Lily Hamilton ’19, a volunteer teacher and Davis alumna, adds, “Our goal is to show kids that learning another language is fun. Even if they don’t remember the contents of the lessons, hopefully we inspire them to continue their language education.”

As fall semester wound down, Gallagher, Hood, and Nelson were already gearing up for their next session of classes, exploring avenues for continued funding and researching innovative ideas for programmatic development. 

Ultimately, they hope that the success of their program will catalyze other language learning opportunities in the local schools. “Even if it’s not Grinnell College students coming in and helping, even if it’s hiring a full-time district specialist, this program is hopefully going to show them that there’s a need for it and a benefit from it,” Gallagher says.

Student Resource Center Equips High-Schoolers for Success

Student Resource Center

For Lucia Tonachel ’18 and Naomi Worob ’18, the decision to create a resource center at Grinnell High School (GHS) was quite literally a matter of food for thought — the pair discussed it over dinner at Food House.

══════

[Using the information]
• 1. In the passage on Grinnell College student programs, where did Lucia Tonachel and Naomi Worob discuss creating the resource center?
• 2. Print the passage on Grinnell College student programs from "For Lucia Tonachel" up to and including "at Food House.".
• 3. Based on the passage on Grinnell College student programs, answer yes or no to each statement: (a) Lily Hamilton is a Davis alumna. (b) Tonachel and Worob set up their resource center at Grinnell College. (c) Gallagher hopes the program will show that there is a need for language learning in the local schools.

══════

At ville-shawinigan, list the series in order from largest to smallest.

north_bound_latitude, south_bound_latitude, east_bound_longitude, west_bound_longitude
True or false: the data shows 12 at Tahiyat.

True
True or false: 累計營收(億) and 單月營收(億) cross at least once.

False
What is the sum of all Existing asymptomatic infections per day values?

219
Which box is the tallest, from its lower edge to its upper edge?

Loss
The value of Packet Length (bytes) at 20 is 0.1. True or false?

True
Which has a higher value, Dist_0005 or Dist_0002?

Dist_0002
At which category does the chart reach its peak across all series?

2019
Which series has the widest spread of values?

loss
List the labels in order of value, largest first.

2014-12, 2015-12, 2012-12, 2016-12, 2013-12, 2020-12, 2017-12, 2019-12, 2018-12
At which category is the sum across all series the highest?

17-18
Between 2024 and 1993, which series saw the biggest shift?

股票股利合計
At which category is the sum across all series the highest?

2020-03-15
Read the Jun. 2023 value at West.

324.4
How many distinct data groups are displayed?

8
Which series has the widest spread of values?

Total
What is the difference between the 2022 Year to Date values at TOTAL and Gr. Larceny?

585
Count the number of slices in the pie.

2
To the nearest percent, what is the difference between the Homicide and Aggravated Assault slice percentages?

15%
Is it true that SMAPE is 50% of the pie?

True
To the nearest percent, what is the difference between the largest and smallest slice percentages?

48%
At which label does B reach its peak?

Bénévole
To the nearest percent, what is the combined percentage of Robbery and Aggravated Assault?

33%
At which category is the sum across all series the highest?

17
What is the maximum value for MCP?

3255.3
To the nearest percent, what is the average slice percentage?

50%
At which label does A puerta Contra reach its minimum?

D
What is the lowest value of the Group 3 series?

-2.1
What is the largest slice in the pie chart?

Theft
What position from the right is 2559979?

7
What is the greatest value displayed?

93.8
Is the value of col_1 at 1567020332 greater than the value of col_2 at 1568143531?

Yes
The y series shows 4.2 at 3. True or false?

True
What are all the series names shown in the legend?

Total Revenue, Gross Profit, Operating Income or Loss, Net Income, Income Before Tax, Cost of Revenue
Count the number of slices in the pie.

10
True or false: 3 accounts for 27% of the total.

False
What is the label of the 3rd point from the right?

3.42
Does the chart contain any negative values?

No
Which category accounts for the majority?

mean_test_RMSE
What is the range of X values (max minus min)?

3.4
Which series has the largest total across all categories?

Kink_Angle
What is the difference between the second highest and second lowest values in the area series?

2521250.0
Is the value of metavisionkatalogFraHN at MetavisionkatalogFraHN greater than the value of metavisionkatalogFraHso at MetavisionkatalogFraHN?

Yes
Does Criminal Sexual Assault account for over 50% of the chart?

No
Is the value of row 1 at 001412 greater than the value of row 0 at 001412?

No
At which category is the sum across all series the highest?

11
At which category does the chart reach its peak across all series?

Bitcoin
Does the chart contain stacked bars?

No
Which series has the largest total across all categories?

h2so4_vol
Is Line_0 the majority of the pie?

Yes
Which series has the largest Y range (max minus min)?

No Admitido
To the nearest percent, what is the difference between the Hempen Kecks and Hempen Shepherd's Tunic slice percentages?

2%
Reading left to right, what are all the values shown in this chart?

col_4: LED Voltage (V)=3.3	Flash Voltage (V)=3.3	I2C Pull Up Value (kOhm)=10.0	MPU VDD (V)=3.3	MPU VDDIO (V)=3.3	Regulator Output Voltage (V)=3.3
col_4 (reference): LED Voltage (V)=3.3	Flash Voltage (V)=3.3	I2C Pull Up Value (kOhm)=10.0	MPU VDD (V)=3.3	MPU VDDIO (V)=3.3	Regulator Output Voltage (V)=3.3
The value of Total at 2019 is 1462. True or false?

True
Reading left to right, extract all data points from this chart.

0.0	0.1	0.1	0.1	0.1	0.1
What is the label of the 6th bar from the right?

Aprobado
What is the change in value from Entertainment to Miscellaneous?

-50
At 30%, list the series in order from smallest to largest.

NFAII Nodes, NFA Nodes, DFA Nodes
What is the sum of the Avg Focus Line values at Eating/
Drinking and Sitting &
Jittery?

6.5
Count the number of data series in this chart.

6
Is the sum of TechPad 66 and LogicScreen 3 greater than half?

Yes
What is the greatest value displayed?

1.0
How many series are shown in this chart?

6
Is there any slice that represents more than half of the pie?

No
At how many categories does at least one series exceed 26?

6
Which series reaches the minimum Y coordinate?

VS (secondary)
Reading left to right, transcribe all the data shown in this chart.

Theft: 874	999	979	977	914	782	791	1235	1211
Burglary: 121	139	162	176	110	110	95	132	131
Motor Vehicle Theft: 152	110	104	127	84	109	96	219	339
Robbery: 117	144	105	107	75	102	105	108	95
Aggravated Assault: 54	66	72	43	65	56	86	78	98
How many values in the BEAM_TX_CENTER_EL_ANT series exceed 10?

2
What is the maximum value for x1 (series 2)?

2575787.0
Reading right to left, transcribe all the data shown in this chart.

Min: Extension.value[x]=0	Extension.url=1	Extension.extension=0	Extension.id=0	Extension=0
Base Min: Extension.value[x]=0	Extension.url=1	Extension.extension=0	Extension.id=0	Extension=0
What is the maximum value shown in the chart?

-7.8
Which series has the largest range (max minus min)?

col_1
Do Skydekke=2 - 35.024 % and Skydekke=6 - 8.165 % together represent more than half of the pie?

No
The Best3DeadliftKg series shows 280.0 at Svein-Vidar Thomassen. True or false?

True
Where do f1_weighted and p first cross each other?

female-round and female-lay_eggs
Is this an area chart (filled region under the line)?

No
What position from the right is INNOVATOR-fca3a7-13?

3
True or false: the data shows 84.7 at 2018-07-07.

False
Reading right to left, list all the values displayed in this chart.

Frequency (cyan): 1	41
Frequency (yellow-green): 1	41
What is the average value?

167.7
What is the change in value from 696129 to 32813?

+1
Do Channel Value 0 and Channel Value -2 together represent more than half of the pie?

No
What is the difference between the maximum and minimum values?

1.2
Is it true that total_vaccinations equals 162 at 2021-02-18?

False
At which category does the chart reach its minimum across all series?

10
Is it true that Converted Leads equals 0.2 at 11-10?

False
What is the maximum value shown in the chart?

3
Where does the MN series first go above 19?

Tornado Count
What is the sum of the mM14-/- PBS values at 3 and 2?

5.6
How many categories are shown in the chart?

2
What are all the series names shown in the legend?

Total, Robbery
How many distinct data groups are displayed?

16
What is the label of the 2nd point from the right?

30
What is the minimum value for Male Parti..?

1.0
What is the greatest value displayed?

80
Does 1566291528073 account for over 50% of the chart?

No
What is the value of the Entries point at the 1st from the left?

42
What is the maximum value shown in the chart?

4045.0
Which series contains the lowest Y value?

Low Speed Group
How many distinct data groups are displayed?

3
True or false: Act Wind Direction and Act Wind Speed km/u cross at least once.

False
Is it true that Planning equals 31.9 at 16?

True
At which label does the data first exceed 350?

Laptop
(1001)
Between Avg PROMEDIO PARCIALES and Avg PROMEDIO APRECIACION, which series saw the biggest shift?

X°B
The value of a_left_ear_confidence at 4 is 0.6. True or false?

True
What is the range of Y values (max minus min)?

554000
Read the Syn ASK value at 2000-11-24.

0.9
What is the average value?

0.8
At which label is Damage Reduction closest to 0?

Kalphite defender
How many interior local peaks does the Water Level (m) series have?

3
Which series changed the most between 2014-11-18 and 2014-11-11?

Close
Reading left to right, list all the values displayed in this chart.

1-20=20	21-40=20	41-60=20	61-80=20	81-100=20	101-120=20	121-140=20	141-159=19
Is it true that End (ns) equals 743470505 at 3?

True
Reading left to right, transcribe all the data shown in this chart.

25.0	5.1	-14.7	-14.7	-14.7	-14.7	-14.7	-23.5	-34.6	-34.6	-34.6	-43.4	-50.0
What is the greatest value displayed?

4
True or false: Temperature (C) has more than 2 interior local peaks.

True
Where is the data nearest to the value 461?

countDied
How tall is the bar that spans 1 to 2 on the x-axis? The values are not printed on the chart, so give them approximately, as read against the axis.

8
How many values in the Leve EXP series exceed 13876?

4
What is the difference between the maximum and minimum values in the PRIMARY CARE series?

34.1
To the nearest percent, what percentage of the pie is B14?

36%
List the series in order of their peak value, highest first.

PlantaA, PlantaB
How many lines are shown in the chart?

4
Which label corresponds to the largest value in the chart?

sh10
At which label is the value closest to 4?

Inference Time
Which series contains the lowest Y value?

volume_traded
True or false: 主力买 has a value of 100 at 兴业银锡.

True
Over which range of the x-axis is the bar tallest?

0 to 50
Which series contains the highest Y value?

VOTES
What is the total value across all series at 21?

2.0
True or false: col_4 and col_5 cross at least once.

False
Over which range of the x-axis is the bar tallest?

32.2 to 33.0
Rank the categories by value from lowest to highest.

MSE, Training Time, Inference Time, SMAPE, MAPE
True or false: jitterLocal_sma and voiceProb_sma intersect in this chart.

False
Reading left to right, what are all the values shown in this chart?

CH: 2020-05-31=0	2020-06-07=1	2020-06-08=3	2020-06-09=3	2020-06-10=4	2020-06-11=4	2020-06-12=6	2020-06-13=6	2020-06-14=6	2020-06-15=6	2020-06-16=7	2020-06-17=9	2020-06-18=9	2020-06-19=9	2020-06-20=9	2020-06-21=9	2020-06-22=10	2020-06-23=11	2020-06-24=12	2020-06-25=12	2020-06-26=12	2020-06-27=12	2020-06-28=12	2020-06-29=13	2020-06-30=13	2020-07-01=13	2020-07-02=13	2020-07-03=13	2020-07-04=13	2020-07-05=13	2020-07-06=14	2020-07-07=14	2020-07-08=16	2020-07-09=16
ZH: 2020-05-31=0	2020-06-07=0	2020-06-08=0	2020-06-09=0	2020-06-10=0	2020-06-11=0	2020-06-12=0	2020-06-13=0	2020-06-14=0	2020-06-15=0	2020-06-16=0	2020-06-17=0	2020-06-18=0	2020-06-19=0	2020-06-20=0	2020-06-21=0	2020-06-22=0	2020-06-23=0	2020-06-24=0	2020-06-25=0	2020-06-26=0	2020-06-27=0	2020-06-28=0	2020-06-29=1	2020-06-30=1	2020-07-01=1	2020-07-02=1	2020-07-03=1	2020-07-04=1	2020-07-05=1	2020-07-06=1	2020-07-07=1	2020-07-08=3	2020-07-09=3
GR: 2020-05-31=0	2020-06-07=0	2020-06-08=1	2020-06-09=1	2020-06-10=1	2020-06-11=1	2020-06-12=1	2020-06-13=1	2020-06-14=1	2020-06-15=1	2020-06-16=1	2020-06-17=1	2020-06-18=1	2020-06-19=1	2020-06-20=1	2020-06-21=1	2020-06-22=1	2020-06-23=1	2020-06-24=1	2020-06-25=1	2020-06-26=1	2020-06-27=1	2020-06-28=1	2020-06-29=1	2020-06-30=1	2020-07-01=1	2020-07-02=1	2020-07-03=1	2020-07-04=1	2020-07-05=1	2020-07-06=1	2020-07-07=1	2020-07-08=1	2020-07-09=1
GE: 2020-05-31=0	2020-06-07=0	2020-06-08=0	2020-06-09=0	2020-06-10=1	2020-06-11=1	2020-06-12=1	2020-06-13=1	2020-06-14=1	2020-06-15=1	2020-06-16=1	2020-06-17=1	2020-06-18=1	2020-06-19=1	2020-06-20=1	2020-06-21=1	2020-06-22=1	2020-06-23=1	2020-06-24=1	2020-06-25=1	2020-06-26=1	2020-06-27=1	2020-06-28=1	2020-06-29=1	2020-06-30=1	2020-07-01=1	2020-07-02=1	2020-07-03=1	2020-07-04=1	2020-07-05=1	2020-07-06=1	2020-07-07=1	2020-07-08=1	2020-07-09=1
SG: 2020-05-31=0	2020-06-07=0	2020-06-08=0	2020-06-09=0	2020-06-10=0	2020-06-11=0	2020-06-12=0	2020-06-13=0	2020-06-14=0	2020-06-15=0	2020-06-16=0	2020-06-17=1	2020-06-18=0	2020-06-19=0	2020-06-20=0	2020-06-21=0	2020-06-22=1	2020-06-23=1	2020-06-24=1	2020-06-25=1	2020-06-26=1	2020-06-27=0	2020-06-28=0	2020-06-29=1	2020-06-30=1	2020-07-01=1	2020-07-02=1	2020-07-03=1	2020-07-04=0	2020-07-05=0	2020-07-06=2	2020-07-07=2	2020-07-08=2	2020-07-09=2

══════

[Responses]
• 1. Over dinner at Food House.

• 2.
For Lucia Tonachel ’18 and Naomi Worob ’18, the decision to create a resource center at Grinnell High School (GHS) was quite literally a matter of food for thought — the pair discussed it over dinner at Food House.

• 3.
(a) Yes: "a volunteer teacher and Davis alumna"
(b) No: "create a resource center at Grinnell High School (GHS)"
(c) Yes: "this program is hopefully going to show them that there’s a need for it and a benefit from it"